Instructions for the task
Can you give the entries below again from "Meja Restaurant –" down to "service is offered for an extra charge", swapping "Open daily" for "Open every day" and leaving everything else unchanged?

[Opening Data extracts section]

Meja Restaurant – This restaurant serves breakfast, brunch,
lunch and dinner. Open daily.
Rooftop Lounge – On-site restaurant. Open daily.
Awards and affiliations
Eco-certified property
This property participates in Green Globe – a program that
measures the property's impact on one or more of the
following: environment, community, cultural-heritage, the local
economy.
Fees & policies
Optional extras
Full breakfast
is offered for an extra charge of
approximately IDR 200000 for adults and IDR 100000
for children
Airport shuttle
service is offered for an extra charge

[Closing Data extracts section]
[Opening Data extracts section]

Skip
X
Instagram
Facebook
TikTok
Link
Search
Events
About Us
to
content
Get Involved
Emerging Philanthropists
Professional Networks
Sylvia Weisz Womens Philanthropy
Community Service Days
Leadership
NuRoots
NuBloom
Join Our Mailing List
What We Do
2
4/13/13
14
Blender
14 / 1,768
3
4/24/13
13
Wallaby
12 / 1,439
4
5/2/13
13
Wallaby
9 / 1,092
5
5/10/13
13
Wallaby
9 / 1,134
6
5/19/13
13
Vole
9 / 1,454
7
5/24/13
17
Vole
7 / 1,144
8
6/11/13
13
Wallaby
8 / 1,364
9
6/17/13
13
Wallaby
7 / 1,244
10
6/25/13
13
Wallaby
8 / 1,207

[Closing Data extracts section]

Answer section
Meja Restaurant – This restaurant serves breakfast, brunch,
lunch and dinner. Open every day.
Rooftop Lounge – On-site restaurant. Open every day.
Awards and affiliations
Eco-certified property
This property participates in Green Globe – a program that
measures the property's impact on one or more of the
following: environment, community, cultural-heritage, the local
economy.
Fees & policies
Optional extras
Full breakfast
is offered for an extra charge of
approximately IDR 200000 for adults and IDR 100000
for children
Airport shuttle
service is offered for an extra charge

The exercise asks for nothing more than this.